I've been talking with a friend and essentially the argument goes that limiting growth today (sacrificing GDP) instead of saving it at a higher discount rate over, say 60-100 years when the discount rate will lead to a significantly higher return on saved money, then most of these prognostications will come to fruition is better than sacrificing current GDP growth and then tackling the problem of climate change in the future. — Question
Your friend has zero reasons to be confident in his economic predictions for 60-100 years hence. I know nothing about your friend; he might be a genius, but he still doesn't know what is going to happen economically in 100 years. Nobody else does either. I personally would not bank on such advice.
Go back to 1917 and ask yourself, what predictions in 1917 bearing directly on the economy have proved true in the intervening century? Nobody predicted the great depression, World War II (or any subsequent war); nobody predicted the immense importance of radio or automobiles or TV to the economy; nobody anticipated the manned landing on the moon or the absurdly expensive and wasteful Star Wars initiative of the Reagan Administration; nobody predicted antibiotics, the elimination of smallpox or polio, the 1918 worldwide influenza epidemic (only 1 year later) that killed between 20 and 40 million people in about a year. Nobody predicted AIDS, Ebola, or Zika either.
The human ecology and human economy is far more complicated than global weather. The range of predictions about global warming or climate change, whatever term you like better, is based on comparatively straightforward climate models which are based on physics, chemistry, and accumulated data. It's much easier to confidently predict what will happen to climate over 50 years with a doubling of CO2 methane in the atmosphere than it is to say what GDP will be 25 years from now.
You know, the Great Recession of 2008 was not predicted 15 minutes before it began.

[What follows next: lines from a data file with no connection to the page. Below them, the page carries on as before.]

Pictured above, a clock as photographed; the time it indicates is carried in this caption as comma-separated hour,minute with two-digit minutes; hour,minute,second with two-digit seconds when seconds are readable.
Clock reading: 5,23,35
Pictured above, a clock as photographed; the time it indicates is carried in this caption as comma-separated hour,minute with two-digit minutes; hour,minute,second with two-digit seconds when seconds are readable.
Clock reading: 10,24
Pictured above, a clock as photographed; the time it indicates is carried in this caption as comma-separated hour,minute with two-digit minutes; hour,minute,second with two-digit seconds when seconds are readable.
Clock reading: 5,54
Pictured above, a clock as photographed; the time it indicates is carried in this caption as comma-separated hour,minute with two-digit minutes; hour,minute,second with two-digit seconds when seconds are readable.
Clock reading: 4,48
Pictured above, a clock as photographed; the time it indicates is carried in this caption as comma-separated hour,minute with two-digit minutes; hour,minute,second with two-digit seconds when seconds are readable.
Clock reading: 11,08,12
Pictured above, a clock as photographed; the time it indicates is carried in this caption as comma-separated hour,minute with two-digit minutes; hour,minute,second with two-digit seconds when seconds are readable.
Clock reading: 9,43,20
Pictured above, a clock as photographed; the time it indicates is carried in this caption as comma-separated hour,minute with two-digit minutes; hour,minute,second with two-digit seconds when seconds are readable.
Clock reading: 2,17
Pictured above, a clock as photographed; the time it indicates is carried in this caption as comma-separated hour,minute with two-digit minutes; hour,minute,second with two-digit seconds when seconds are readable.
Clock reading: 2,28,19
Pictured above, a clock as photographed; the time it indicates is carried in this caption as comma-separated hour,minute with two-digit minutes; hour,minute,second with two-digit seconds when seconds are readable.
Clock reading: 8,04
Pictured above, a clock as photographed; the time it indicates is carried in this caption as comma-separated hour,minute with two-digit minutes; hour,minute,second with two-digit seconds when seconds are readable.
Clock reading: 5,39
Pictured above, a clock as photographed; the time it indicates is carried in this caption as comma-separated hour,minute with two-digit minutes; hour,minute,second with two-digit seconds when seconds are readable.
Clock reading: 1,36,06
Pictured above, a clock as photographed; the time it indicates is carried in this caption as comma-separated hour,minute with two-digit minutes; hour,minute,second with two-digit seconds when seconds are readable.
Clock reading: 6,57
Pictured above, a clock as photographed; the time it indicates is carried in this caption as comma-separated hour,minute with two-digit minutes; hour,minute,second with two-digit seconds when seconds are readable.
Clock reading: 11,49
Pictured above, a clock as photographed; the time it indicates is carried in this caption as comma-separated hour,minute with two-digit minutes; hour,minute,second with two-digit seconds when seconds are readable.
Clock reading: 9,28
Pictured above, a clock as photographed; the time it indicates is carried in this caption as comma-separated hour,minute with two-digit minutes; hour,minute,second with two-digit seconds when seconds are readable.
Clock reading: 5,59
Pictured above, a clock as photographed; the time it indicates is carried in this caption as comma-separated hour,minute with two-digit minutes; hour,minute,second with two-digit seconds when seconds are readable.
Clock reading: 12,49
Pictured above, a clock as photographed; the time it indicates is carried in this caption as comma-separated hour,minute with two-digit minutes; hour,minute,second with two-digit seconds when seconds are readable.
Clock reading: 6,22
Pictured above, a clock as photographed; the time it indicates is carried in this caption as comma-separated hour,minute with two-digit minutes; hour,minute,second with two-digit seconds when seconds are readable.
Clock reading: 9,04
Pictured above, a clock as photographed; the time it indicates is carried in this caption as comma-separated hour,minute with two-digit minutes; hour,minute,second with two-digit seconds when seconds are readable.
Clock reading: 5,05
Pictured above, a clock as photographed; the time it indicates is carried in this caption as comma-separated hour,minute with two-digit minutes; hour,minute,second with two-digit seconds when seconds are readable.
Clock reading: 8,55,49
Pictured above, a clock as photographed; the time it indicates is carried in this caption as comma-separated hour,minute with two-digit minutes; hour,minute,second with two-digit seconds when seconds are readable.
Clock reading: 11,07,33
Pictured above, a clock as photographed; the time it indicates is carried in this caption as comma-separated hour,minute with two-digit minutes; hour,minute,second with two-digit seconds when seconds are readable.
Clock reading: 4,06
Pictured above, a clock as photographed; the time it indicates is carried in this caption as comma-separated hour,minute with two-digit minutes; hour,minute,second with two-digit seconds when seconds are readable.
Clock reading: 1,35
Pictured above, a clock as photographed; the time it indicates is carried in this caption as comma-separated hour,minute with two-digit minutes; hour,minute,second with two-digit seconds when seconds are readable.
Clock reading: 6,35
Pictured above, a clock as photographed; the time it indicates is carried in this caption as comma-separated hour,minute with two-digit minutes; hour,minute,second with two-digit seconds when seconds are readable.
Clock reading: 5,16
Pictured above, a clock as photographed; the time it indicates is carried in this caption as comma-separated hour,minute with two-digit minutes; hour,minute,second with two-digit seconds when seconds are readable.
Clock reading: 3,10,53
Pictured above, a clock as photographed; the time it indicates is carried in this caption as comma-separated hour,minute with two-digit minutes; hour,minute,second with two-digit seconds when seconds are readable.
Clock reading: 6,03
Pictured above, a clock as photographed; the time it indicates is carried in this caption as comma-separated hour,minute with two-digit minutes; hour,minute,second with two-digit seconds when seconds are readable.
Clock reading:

Another point worth mentioning is if coal and natural gas, which are the cheapest available sources of power are abundant, then we ought to utilize them to achieve the maximum amount of growth possible. Then, when the resources run out or there are other cheaper options, then move onto utilizing those options. — Question
Have you learned nothing about the real world?
Look, at the time of the carboniferous epoch (359.2 to 299 million years ago) the world was very warm and humid and had high levels of CO2 in the atmosphere. The ancient forests, and animal life of the swampy world died, were buried, and locked up a lot of the excess CO2. It became coal, oil, and gas.
250 years ago we all started digging up all this sequestered carbon and burned it for various purposes. We've dug up a good share of the coal, sucked up even more of the oil, and have tapped a lot of the natural gas. All of the carbon we dug up and burned became the CO2 that is causing the planet to rapidly warm up. That's what CO2 does.
A lousy 2ºC is no crisis you say. It is, because the amount of CO2 that it takes to warm up the earth that much will be
very hard to remove. As we continue to add CO2, even at an decreased rate, the climate will continue to warm. At 2ºC increase, serious climate and weather problems start to ensue.
Why? Physics and chemistry again. Put a lot more energy into the atmosphere and the result will be more extreme weather, more erratic weather, and worse.
So, Question, we can be much more sure of negative climate developments than we can of beneficial economic developments.